■ PROBLEM DESCRIPTION: Copy the listing word for word, beginning with its first line and ending with the line that contains "Все права защищены", including both of these lines.

(EXERCISE MATERIAL)

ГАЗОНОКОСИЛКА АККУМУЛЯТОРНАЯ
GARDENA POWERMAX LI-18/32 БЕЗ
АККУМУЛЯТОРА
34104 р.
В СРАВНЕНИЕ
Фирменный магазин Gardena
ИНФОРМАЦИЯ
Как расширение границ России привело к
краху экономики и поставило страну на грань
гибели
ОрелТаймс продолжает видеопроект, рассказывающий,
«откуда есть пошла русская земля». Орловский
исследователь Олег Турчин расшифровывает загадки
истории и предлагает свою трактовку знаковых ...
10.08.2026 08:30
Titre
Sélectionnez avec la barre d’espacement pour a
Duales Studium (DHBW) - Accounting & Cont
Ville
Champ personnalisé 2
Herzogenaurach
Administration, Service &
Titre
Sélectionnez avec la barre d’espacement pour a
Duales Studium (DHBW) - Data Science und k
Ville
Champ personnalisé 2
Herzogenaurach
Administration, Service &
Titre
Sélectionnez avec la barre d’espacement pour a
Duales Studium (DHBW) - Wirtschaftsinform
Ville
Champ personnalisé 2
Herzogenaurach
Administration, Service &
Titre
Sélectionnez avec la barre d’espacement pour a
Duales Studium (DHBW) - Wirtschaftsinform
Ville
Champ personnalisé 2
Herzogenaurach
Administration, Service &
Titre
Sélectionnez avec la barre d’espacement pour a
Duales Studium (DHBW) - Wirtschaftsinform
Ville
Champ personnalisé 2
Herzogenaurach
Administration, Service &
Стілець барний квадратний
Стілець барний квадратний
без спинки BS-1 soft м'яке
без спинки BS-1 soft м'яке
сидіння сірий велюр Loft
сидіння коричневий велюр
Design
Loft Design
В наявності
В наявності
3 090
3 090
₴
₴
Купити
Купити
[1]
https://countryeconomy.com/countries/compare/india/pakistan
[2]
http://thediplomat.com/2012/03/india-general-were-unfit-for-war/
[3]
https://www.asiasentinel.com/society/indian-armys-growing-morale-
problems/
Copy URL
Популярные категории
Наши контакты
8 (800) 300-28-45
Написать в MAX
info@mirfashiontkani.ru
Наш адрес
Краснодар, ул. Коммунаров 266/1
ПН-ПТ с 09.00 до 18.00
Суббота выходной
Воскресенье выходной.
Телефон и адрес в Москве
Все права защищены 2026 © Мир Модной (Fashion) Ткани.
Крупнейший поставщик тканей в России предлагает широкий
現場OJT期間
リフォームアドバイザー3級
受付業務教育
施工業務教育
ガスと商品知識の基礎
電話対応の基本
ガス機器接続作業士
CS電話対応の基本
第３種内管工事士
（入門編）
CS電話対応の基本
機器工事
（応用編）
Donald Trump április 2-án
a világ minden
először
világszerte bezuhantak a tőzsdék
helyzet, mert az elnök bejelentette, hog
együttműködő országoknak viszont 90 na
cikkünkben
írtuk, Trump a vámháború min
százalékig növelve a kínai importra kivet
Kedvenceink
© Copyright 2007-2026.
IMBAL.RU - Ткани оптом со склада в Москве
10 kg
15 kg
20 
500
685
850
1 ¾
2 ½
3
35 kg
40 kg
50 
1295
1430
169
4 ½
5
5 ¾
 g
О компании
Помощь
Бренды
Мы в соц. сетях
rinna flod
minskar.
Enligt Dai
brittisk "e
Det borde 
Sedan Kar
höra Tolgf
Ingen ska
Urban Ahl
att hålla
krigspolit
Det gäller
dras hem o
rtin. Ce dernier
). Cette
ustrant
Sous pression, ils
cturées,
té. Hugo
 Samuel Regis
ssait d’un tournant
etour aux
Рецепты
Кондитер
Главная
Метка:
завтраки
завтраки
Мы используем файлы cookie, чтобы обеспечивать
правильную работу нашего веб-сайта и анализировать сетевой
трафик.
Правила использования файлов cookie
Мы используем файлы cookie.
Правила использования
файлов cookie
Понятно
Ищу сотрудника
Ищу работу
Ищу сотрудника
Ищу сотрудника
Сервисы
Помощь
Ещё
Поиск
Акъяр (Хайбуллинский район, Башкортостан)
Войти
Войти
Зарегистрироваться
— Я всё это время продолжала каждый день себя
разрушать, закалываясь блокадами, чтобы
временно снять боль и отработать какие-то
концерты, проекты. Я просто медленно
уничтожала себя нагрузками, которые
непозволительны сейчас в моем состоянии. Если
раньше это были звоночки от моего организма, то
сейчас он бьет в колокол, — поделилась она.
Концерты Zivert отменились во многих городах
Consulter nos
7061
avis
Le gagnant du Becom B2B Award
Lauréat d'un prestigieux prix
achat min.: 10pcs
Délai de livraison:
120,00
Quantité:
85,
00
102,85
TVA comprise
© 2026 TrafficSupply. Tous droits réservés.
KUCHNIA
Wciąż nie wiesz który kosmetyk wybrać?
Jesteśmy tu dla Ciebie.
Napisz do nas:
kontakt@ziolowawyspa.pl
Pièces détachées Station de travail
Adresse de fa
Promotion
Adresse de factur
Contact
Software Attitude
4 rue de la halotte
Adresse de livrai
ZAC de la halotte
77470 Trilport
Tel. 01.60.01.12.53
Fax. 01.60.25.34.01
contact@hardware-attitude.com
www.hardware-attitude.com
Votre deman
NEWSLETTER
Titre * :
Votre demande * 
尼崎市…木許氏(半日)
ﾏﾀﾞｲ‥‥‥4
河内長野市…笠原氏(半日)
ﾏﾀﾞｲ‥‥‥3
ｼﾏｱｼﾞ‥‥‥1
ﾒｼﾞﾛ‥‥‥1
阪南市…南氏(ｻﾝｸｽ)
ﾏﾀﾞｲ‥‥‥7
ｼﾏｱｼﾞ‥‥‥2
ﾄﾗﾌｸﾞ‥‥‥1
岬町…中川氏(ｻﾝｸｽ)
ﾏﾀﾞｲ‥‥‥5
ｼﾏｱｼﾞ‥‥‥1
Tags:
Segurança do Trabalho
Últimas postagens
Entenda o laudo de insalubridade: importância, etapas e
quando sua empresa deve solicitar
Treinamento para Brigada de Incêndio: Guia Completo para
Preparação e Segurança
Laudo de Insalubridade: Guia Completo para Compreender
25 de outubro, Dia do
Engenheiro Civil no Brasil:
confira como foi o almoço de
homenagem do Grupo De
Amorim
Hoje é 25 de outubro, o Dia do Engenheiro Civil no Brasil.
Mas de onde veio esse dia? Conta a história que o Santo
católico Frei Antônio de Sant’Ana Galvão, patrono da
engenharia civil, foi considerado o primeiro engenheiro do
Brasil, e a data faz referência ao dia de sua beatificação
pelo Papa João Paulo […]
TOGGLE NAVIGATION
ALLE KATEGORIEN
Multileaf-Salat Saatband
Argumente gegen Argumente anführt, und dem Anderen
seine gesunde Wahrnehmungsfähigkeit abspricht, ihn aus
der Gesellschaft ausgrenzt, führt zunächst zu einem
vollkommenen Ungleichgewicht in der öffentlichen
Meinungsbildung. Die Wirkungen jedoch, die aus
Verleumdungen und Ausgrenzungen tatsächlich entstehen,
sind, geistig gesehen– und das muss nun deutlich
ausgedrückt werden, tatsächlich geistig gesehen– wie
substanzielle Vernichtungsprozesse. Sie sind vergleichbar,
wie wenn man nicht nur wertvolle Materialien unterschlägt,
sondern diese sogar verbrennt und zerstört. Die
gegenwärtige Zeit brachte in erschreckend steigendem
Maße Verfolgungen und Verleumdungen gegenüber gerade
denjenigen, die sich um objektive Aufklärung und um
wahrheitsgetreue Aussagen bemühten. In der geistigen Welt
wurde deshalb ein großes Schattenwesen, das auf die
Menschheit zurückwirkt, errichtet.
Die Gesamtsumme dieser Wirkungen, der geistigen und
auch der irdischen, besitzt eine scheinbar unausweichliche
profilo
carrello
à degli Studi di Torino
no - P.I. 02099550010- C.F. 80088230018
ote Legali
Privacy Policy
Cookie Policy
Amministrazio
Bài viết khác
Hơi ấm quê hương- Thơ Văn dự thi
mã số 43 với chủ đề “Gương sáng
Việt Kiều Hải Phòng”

(End EXERCISE MATERIAL)

■ COMPLETED TASK:
ГАЗОНОКОСИЛКА АККУМУЛЯТОРНАЯ
GARDENA POWERMAX LI-18/32 БЕЗ
АККУМУЛЯТОРА
34104 р.
В СРАВНЕНИЕ
Фирменный магазин Gardena
ИНФОРМАЦИЯ
Как расширение границ России привело к
краху экономики и поставило страну на грань
гибели
ОрелТаймс продолжает видеопроект, рассказывающий,
«откуда есть пошла русская земля». Орловский
исследователь Олег Турчин расшифровывает загадки
истории и предлагает свою трактовку знаковых ...
10.08.2026 08:30
Titre
Sélectionnez avec la barre d’espacement pour a
Duales Studium (DHBW) - Accounting & Cont
Ville
Champ personnalisé 2
Herzogenaurach
Administration, Service &
Titre
Sélectionnez avec la barre d’espacement pour a
Duales Studium (DHBW) - Data Science und k
Ville
Champ personnalisé 2
Herzogenaurach
Administration, Service &
Titre
Sélectionnez avec la barre d’espacement pour a
Duales Studium (DHBW) - Wirtschaftsinform
Ville
Champ personnalisé 2
Herzogenaurach
Administration, Service &
Titre
Sélectionnez avec la barre d’espacement pour a
Duales Studium (DHBW) - Wirtschaftsinform
Ville
Champ personnalisé 2
Herzogenaurach
Administration, Service &
Titre
Sélectionnez avec la barre d’espacement pour a
Duales Studium (DHBW) - Wirtschaftsinform
Ville
Champ personnalisé 2
Herzogenaurach
Administration, Service &
Стілець барний квадратний
Стілець барний квадратний
без спинки BS-1 soft м'яке
без спинки BS-1 soft м'яке
сидіння сірий велюр Loft
сидіння коричневий велюр
Design
Loft Design
В наявності
В наявності
3 090
3 090
₴
₴
Купити
Купити
[1]
https://countryeconomy.com/countries/compare/india/pakistan
[2]
http://thediplomat.com/2012/03/india-general-were-unfit-for-war/
[3]
https://www.asiasentinel.com/society/indian-armys-growing-morale-
problems/
Copy URL
Популярные категории
Наши контакты
8 (800) 300-28-45
Написать в MAX
info@mirfashiontkani.ru
Наш адрес
Краснодар, ул. Коммунаров 266/1
ПН-ПТ с 09.00 до 18.00
Суббота выходной
Воскресенье выходной.
Телефон и адрес в Москве
Все права защищены 2026 © Мир Модной (Fashion) Ткани.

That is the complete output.